Open Doors, a seasonal homeless shelter, has proposed offering its services year-round as part of a three-piece expansion plan at a cost of about $143,000 annually, the organization announced Tuesday.
The shelter migrates between roughly 20 places of worship in the city and county for 22 weeks in the winter.
Under the proposal, it would remain open beginning this April through continued work with local congregations and two paid, trained staff members on duty, according to a press release.
The other two parts of the expansion plan include a salaried position for a full time director of client services and an overflow shelter.
In the winter of 2018-19, Open Doors had an average of 44 guests a night, of which 83% were Valley natives, according to the organization's statistics.

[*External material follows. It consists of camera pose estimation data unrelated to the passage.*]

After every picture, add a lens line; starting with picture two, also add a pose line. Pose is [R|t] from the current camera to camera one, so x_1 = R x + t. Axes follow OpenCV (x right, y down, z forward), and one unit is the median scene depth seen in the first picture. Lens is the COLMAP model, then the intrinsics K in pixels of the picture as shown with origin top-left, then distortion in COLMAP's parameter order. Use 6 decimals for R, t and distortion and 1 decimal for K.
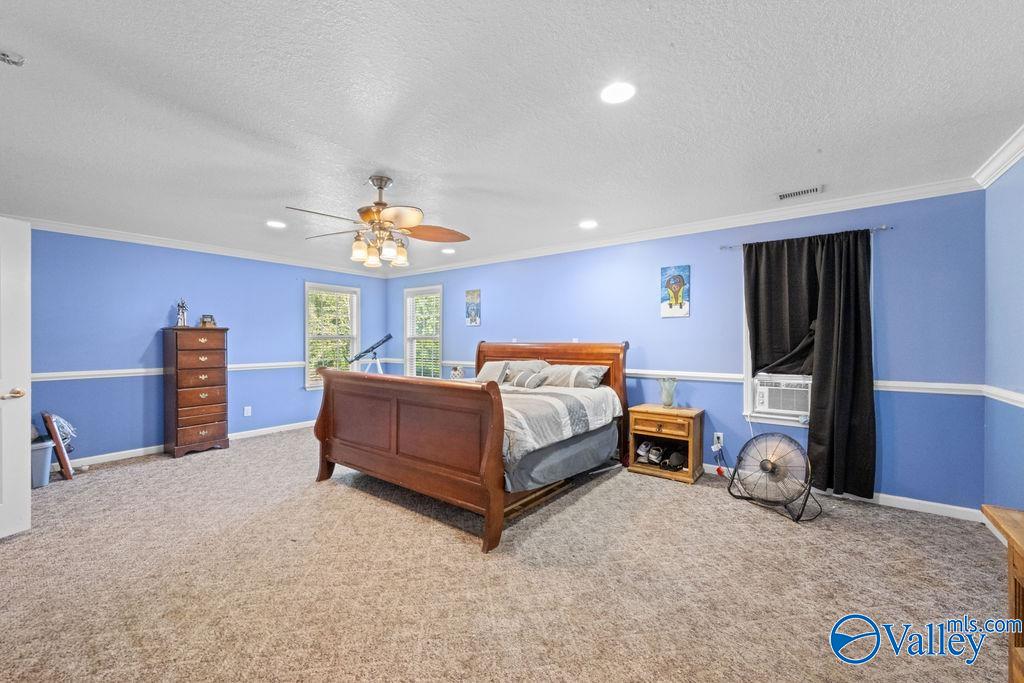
lens RADIAL K [[403.4, 0, 510.8], [0, 403.4, 340.5], [0, 0, 1]] dist [0.002468, 0.000249]
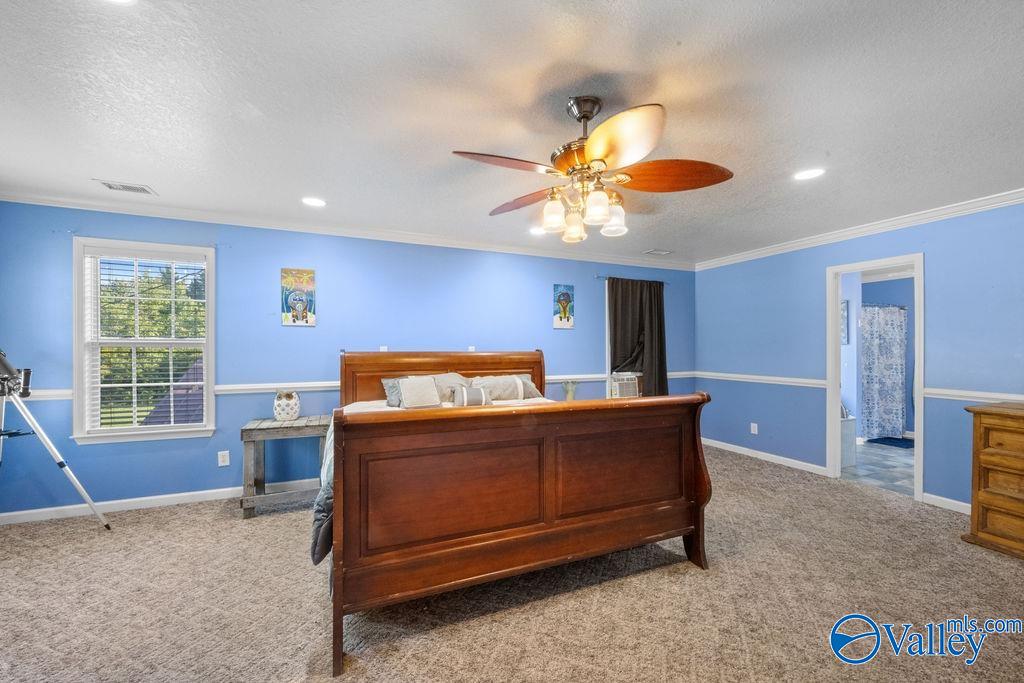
lens RADIAL K [[407.2, 0, 516.2], [0, 407.2, 345.5], [0, 0, 1]] dist [0.001221, -0.000147]
pose [[0.490905, 0.005165, 0.871198, -0.769250], [-0.000152, 0.999983, -0.005843, -0.002731], [-0.871213, 0.002736, 0.490897, 0.617167]]
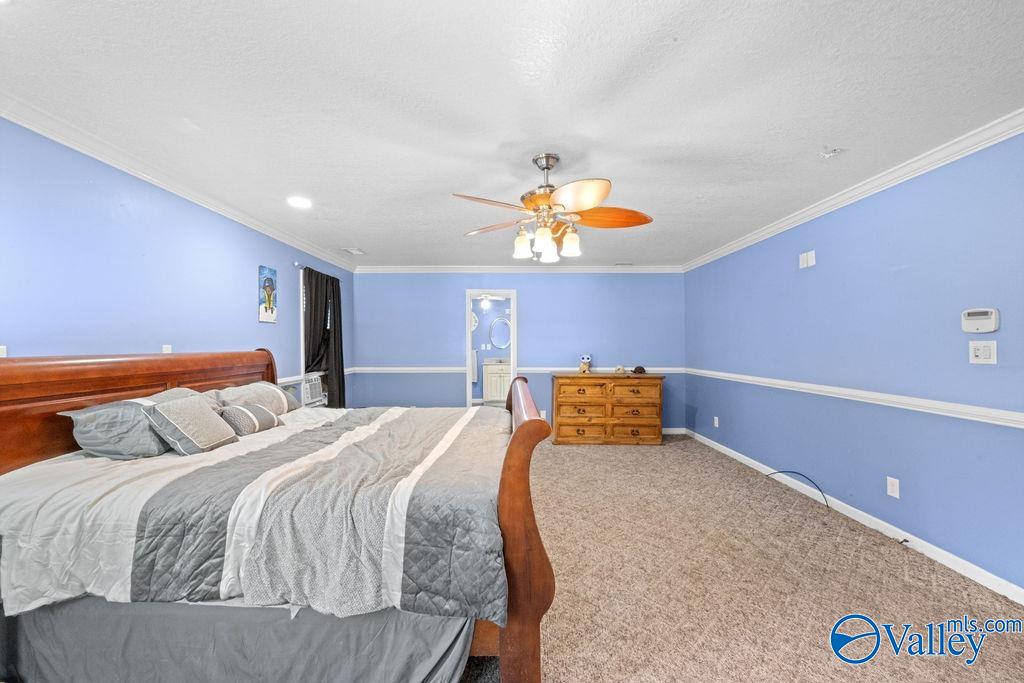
lens RADIAL K [[403.4, 0, 510.8], [0, 403.4, 340.5], [0, 0, 1]] dist [0.002468, 0.000249]
pose [[-0.600372, 0.008086, 0.799680, -0.767983], [0.003576, 0.999966, -0.007426, -0.007189], [-0.799713, -0.001598, -0.600380, 1.259981]]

More than 180 individual people used Open Doors during that time, and 94% used the shelter for less than one month, according to the data.

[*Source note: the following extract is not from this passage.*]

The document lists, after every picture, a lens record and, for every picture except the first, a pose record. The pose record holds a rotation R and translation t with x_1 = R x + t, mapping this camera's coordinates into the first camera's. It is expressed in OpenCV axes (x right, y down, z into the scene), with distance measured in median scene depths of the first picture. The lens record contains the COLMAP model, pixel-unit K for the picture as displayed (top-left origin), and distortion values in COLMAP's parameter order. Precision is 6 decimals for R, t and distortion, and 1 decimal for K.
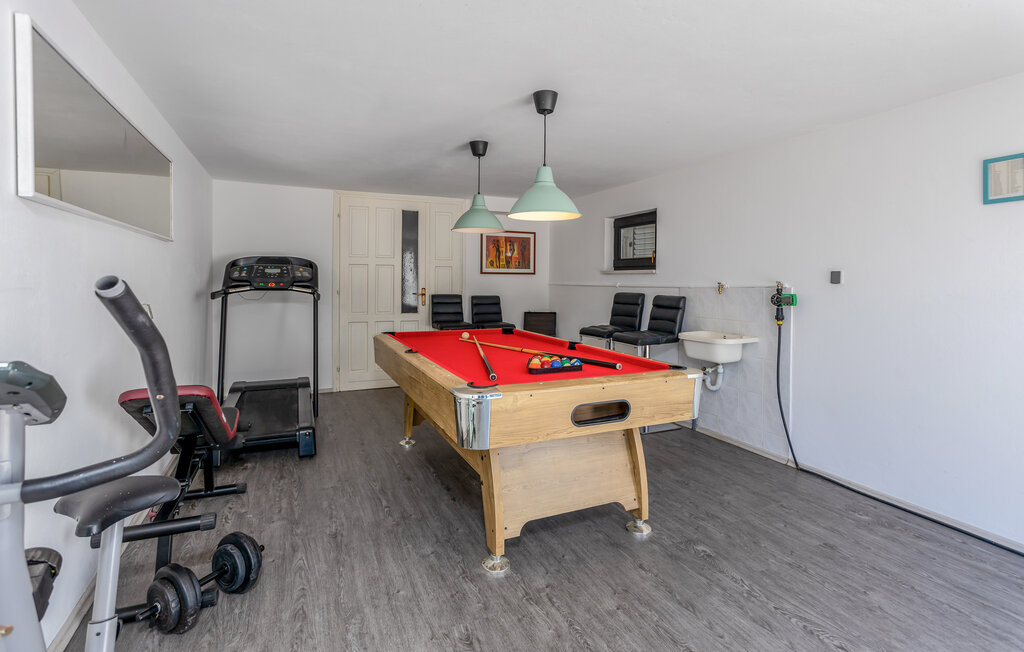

The organization submitted the request to the the city of Harrisonburg, according to the release. The executive director, Rachel Hundley, could not be reached for comment Tuesday.
According to city code, charitable organizations or other groups can request money from the city.
Open Doors, along with 38 other organizations, requested funding by the Jan. 30 deadline, according to Michael Parks, Harrisonburg's communications director.
In total, these 39 requests seek more than $1 million, he said, adding that last year, the city gave out $400,000 to organizations.
“We are familiar with the proposal, but we haven’t formally started discussing it,” Parks said of Open Doors’ plan.
The city will be using a new review process for the applications this year, he said.
A review committee will evaluate the proposals based on criteria such as benefit to city residents, measurable and attainable objectives, and funding from the organizations themselves, according to city documents.
Parks said the city would begin meetings about the 39 requests soon.
One homeless man who goes to Open Doors said he preferred the idea of the rotating locations to a fixed structure shelter. He declined to give his name.
He was also curious about how Open Doors would find churches interested in being part of the rotation for another 30 weeks throughout the year in addition to the 22 in the winter.
“The churches are really doing so much now,” he said.
Leslie Wayne McClung, who first started using Open Doors in January after leaving Luray, where he lived with his daughter, said he has trouble obtaining housing due to limited income.
McClung said he gets $16 in food stamps and $781 disability check due to his psychiatric and physical disabilities each month and cannot afford to find a place to live in the area.
He was optimistic about the impact having Open Doors operate for the entire year would have on the homeless population.
“If they do what they say they’re going to do, it would help a lot of people out very much -- extremely much,” he said. “Half these people wouldn’t be homeless anymore. I guarantee you that.”
“Some of these people even got jobs and still can’t make it,” McClung said.
Another homeless man, James Shifflett, who has been using Open Doors on and off since 2015, said he was doubtful the expansion would come to fruition since he has heard talk about it with no movement in the past.